How Do I Become a Substitute Teacher in Washington DC, The Complete Guide.

 

 

Educational Requirements

Washington D.C. does not have a minimum educational requirement for substitute teachers, but some D.C. schools, districts, and staffing agencies do.

For example, Swing Education requires all of its Washington D.C. substitute teachers to hold a bachelor’s degree. Similarly, DCPS (District of Columbia Public Schools) requires all of its substitute teachers to have their bachelor’s.

Log into your Swing account to verify your education. 

TB Test

All Swing Subs in Washington D.C. must have had a TB test within the past 12 months that clears the applicant of active Tuberculosis. 

Nearby TB Testing clinics will be viewable on your account or you can visit your preferred physician/clinic to have the TB test completed. Once you have had your test administered and read, please upload your results to your Swing Education account for processing. 

Background Check and Work History Form

Washington D.C. recently passed the School Safety Omnibus Amendment, which requires all substitute teachers to complete a Work History Review.

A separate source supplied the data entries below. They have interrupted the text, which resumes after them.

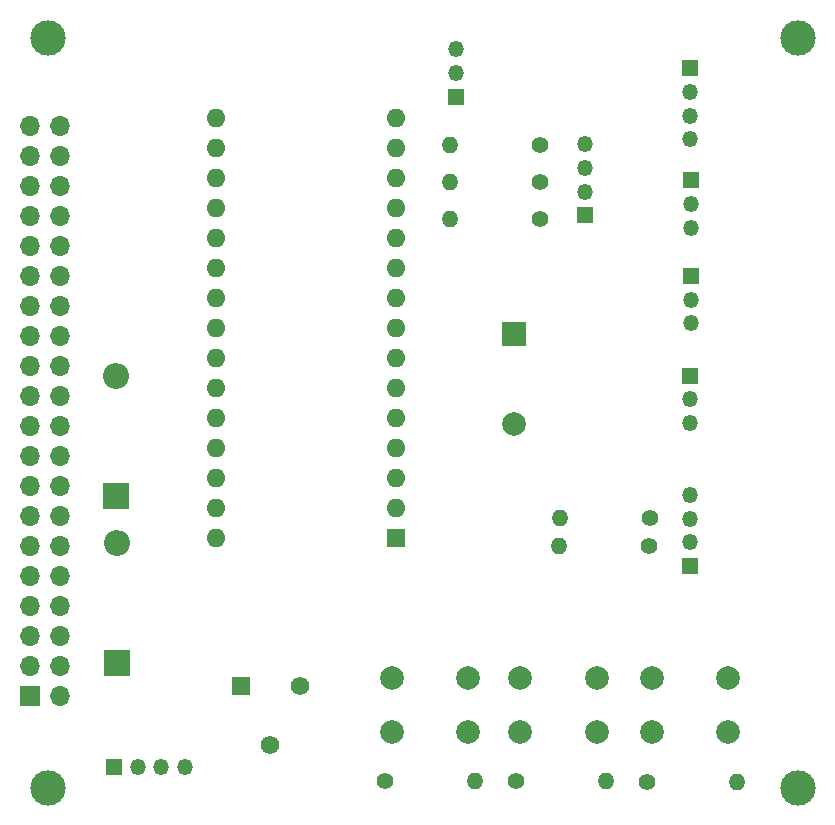
<source format=gbs>
G04 #@! TF.GenerationSoftware,KiCad,Pcbnew,7.0.1*
G04 #@! TF.CreationDate,2023-05-22T18:49:14+02:00*
G04 #@! TF.ProjectId,carte_v2,63617274-655f-4763-922e-6b696361645f,rev?*
G04 #@! TF.SameCoordinates,Original*
G04 #@! TF.FileFunction,Soldermask,Bot*
G04 #@! TF.FilePolarity,Negative*
%FSLAX46Y46*%
G04 Gerber Fmt 4.6, Leading zero omitted, Abs format (unit mm)*
G04 Created by KiCad (PCBNEW 7.0.1) date 2023-05-22 18:49:14*
%MOMM*%
%LPD*%
G01*
G04 APERTURE LIST*
%ADD10R,2.200000X2.200000*%
%ADD11O,2.200000X2.200000*%
%ADD12R,1.700000X1.700000*%
%ADD13O,1.700000X1.700000*%
%ADD14R,1.350000X1.350000*%
%ADD15O,1.350000X1.350000*%
%ADD16C,1.400000*%
%ADD17O,1.400000X1.400000*%
%ADD18R,2.000000X2.000000*%
%ADD19C,2.000000*%
%ADD20C,3.000000*%
%ADD21R,1.560000X1.560000*%
%ADD22C,1.560000*%
%ADD23R,1.600000X1.600000*%
%ADD24O,1.600000X1.600000*%
G04 APERTURE END LIST*
D10*
X127820000Y-91010000D03*
D11*
X127820000Y-80850000D03*
D12*
X120420000Y-93870000D03*
D13*
X122960000Y-93870000D03*
X120420000Y-91330000D03*
X122960000Y-91330000D03*
X120420000Y-88790000D03*
X122960000Y-88790000D03*
X120420000Y-86250000D03*
X122960000Y-86250000D03*
X120420000Y-83710000D03*
X122960000Y-83710000D03*
X120420000Y-81170000D03*
X122960000Y-81170000D03*
X120420000Y-78630000D03*
X122960000Y-78630000D03*
X120420000Y-76090000D03*
X122960000Y-76090000D03*
X120420000Y-73550000D03*
X122960000Y-73550000D03*
X120420000Y-71010000D03*
X122960000Y-71010000D03*
X120420000Y-68470000D03*
X122960000Y-68470000D03*
X120420000Y-65930000D03*
X122960000Y-65930000D03*
X120420000Y-63390000D03*
X122960000Y-63390000D03*
X120420000Y-60850000D03*
X122960000Y-60850000D03*
X120420000Y-58310000D03*
X122960000Y-58310000D03*
X120420000Y-55770000D03*
X122960000Y-55770000D03*
X120420000Y-53230000D03*
X122960000Y-53230000D03*
X120420000Y-50690000D03*
X122960000Y-50690000D03*
X120420000Y-48150000D03*
X122960000Y-48150000D03*
X120420000Y-45610000D03*
X122960000Y-45610000D03*
D14*
X176270000Y-82830000D03*
D15*
X176270000Y-80830000D03*
X176270000Y-78830000D03*
X176270000Y-76830000D03*
D16*
X172860000Y-81180000D03*
D17*
X165240000Y-81180000D03*
D16*
X172910000Y-78730000D03*
D17*
X165290000Y-78730000D03*
D14*
X176350000Y-50180000D03*
D15*
X176350000Y-52180000D03*
X176350000Y-54180000D03*
D14*
X156500000Y-43100000D03*
D15*
X156500000Y-41100000D03*
X156500000Y-39100000D03*
D16*
X163590000Y-53450000D03*
D17*
X155970000Y-53450000D03*
D16*
X150490000Y-101000000D03*
D17*
X158110000Y-101000000D03*
D16*
X163590000Y-47150000D03*
D17*
X155970000Y-47150000D03*
D14*
X127540000Y-99870000D03*
D15*
X129540000Y-99870000D03*
X131540000Y-99870000D03*
X133540000Y-99870000D03*
D14*
X176350000Y-58300000D03*
D15*
X176350000Y-60300000D03*
X176350000Y-62300000D03*
D18*
X161400000Y-63200000D03*
D19*
X161400000Y-70800000D03*
D16*
X172690000Y-101100000D03*
D17*
X180310000Y-101100000D03*
D20*
X121920000Y-38100000D03*
X121920000Y-101600000D03*
D14*
X176330000Y-66720000D03*
D15*
X176330000Y-68720000D03*
X176330000Y-70720000D03*
D10*
X127740000Y-76920000D03*
D11*
X127740000Y-66760000D03*
D21*
X138270000Y-92980000D03*
D22*
X140770000Y-97980000D03*
X143270000Y-92980000D03*
D19*
X173050000Y-92350000D03*
X179550000Y-92350000D03*
X173050000Y-96850000D03*
X179550000Y-96850000D03*
D16*
X161590000Y-101000000D03*
D17*
X169210000Y-101000000D03*
D14*
X167430000Y-53140000D03*
D15*
X167430000Y-51140000D03*
X167430000Y-49140000D03*
X167430000Y-47140000D03*
D19*
X161950000Y-92350000D03*
X168450000Y-92350000D03*
X161950000Y-96850000D03*
X168450000Y-96850000D03*
D16*
X163590000Y-50300000D03*
D17*
X155970000Y-50300000D03*
D20*
X185420000Y-38100000D03*
X185420000Y-101600000D03*
D14*
X176340000Y-40700000D03*
D15*
X176340000Y-42700000D03*
X176340000Y-44700000D03*
X176340000Y-46700000D03*
D23*
X151400000Y-80500000D03*
D24*
X151400000Y-77960000D03*
X151400000Y-75420000D03*
X151400000Y-72880000D03*
X151400000Y-70340000D03*
X151400000Y-67800000D03*
X151400000Y-65260000D03*
X151400000Y-62720000D03*
X151400000Y-60180000D03*
X151400000Y-57640000D03*
X151400000Y-55100000D03*
X151400000Y-52560000D03*
X151400000Y-50020000D03*
X151400000Y-47480000D03*
X151400000Y-44940000D03*
X136160000Y-44940000D03*
X136160000Y-47480000D03*
X136160000Y-50020000D03*
X136160000Y-52560000D03*
X136160000Y-55100000D03*
X136160000Y-57640000D03*
X136160000Y-60180000D03*
X136160000Y-62720000D03*
X136160000Y-65260000D03*
X136160000Y-67800000D03*
X136160000Y-70340000D03*
X136160000Y-72880000D03*
X136160000Y-75420000D03*
X136160000Y-77960000D03*
X136160000Y-80500000D03*
D19*
X151050000Y-92350000D03*
X157550000Y-92350000D03*
X151050000Y-96850000D03*
X157550000Y-96850000D03*
M02*

</source>
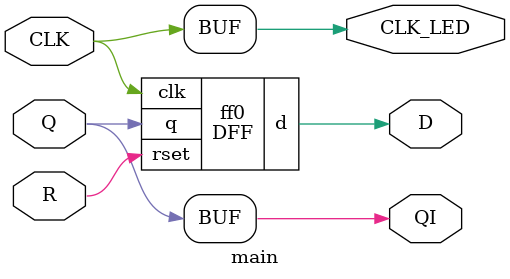
<source format=v>
`timescale 1ns / 1ps


module DFF(d,q,clk,rset);

    output d;
    input q, clk, rset;

    reg d;

    always @(posedge clk or posedge rset)
        if (rset)
            d<= 0;
      
        else
            d <= q;
            

endmodule

module main(D, QI, CLK_LED ,Q, CLK, R);
    output D, QI, CLK_LED;
    input Q, CLK, R;
  
    reg QI, CLK_LED;
  
    always
    begin
        QI <= Q;
        CLK_LED <= CLK;
    end
    
    DFF ff0(D, Q, CLK, R);
    
endmodule

</source>
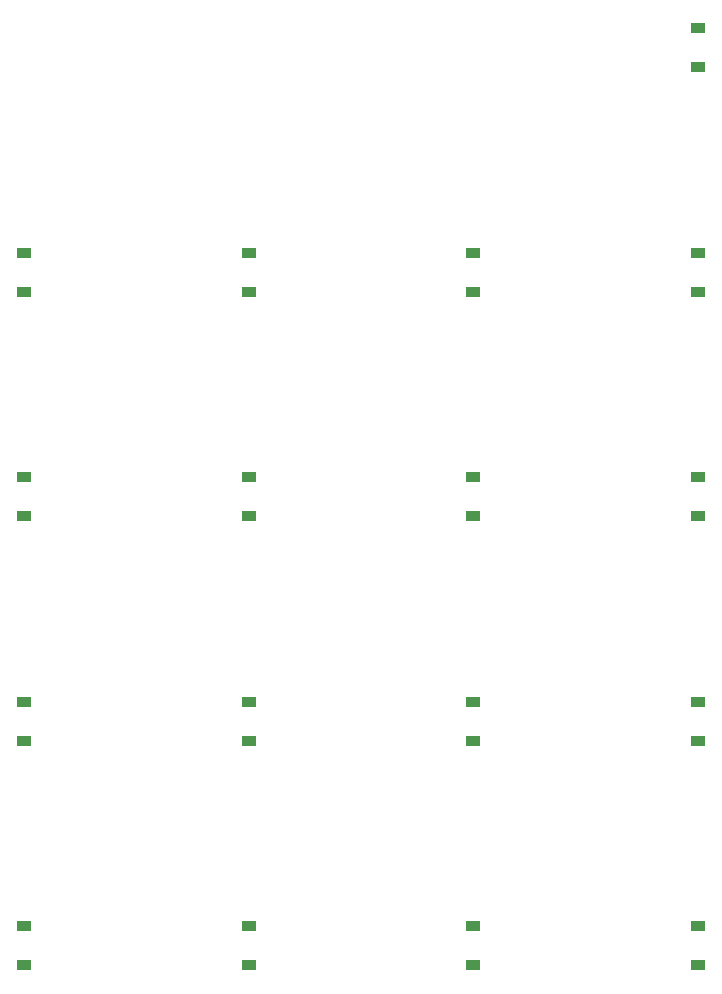
<source format=gbr>
%TF.GenerationSoftware,KiCad,Pcbnew,8.0.5*%
%TF.CreationDate,2024-10-25T18:54:30-04:00*%
%TF.ProjectId,macropad,6d616372-6f70-4616-942e-6b696361645f,v1.0.0*%
%TF.SameCoordinates,Original*%
%TF.FileFunction,Paste,Bot*%
%TF.FilePolarity,Positive*%
%FSLAX46Y46*%
G04 Gerber Fmt 4.6, Leading zero omitted, Abs format (unit mm)*
G04 Created by KiCad (PCBNEW 8.0.5) date 2024-10-25 18:54:30*
%MOMM*%
%LPD*%
G01*
G04 APERTURE LIST*
%ADD10R,1.200000X0.900000*%
G04 APERTURE END LIST*
D10*
%TO.C,D10*%
X136500000Y-105840000D03*
X136500000Y-102540000D03*
%TD*%
%TO.C,D13*%
X155500000Y-124840000D03*
X155500000Y-121540000D03*
%TD*%
%TO.C,D2*%
X98500000Y-105840000D03*
X98500000Y-102540000D03*
%TD*%
%TO.C,D9*%
X136500000Y-124840000D03*
X136500000Y-121540000D03*
%TD*%
%TO.C,D4*%
X98500000Y-67840000D03*
X98500000Y-64540000D03*
%TD*%
%TO.C,D14*%
X155500000Y-105840000D03*
X155500000Y-102540000D03*
%TD*%
%TO.C,D15*%
X155500000Y-86840000D03*
X155500000Y-83540000D03*
%TD*%
%TO.C,D6*%
X117500000Y-105840000D03*
X117500000Y-102540000D03*
%TD*%
%TO.C,D3*%
X98500000Y-86840000D03*
X98500000Y-83540000D03*
%TD*%
%TO.C,D8*%
X117500000Y-67840000D03*
X117500000Y-64540000D03*
%TD*%
%TO.C,D11*%
X136500000Y-86840000D03*
X136500000Y-83540000D03*
%TD*%
%TO.C,D12*%
X136500000Y-67840000D03*
X136500000Y-64540000D03*
%TD*%
%TO.C,D5*%
X117500000Y-124840000D03*
X117500000Y-121540000D03*
%TD*%
%TO.C,D7*%
X117500000Y-86840000D03*
X117500000Y-83540000D03*
%TD*%
%TO.C,D16*%
X155500000Y-67840000D03*
X155500000Y-64540000D03*
%TD*%
%TO.C,D17*%
X155500000Y-48840000D03*
X155500000Y-45540000D03*
%TD*%
%TO.C,D1*%
X98500000Y-124840000D03*
X98500000Y-121540000D03*
%TD*%
M02*

</source>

Please login to your Swing Education account to review the Disclosure of Background Investigation and the summary of your rights under the fair reporting act. Afterward, you will need to review and sign our Acknowledgment and Authorization for Background investigation form you will be 

Once you have signed the authorization form, you will be asked to complete the work history authorization form. The completed form will be sent to Gray Law, Swing Education's partner who will conduct the work history review. 

The work history review includes:

  • Completing a form listing employers for the past 20 years where the scope of employment involved direct integration with children, and affirming s/he has not been accused of sexual misconduct or similar claims. Swing must also follow-up with those employers to confirm the applicants' responses.

  • Character Reference check

  • Child Abuse Registries check

  • Credential Revoke Check

Fingerprints and PD-70 Form

There isn’t a uniform background check policy that covers all Washington D.C. schools. Instead, each school or district sets its own policy.

Swing Education requires all of its prospective substitute teachers to successfully complete a fingerprint-based background check through the FBI and obtain a copy of your police record (PD-70) from DC Metro PD

Fingerprint-based background Check

You can complete this step through our prepaid partner “Sterling Identity”.  All you have to do is follow the instructions in this help article 

After you have been fingerprinted, you will receive your background check results within the next 24-48 hours. You can log in to your Sterling Identity account to download a copy of your results here.  Afterward, you will need to login to your Swing Education account to upload a copy of your results.

How to Obtain your Police Record (PD-70)

The Local Police Record form is a personal copy of your police record (also known as a PD-70 form). This form is not available online and you will have to visit DC Metro PD in-person to complete this requirement.

Get complete, step-by-step instructions for completing your background check with Swing Education by visiting this page.

Resume

All Washington D.C. Swing Subs also have to upload an up to date resume. Please log in to your account and upload your resume. (Note: Remember to include any past experience working in the Education field)

 

Credentials and Permits

Unlike many municipalities, Washington D.C. does not offer a specific substitute teacher permit, and a teaching certificate is not required to become a substitute teacher. (Washington D.C. did use to offer a substitute teaching license, but the Office of the State Superintendent of Education (OSSE) discontinued the program in March 2016.)

As a result, each school is free to set its own requirements for substitute teachers. For example, in addition to a college degree, DCPS requires substitute teachers to receive a “Principal Recommendation” from a current district principal.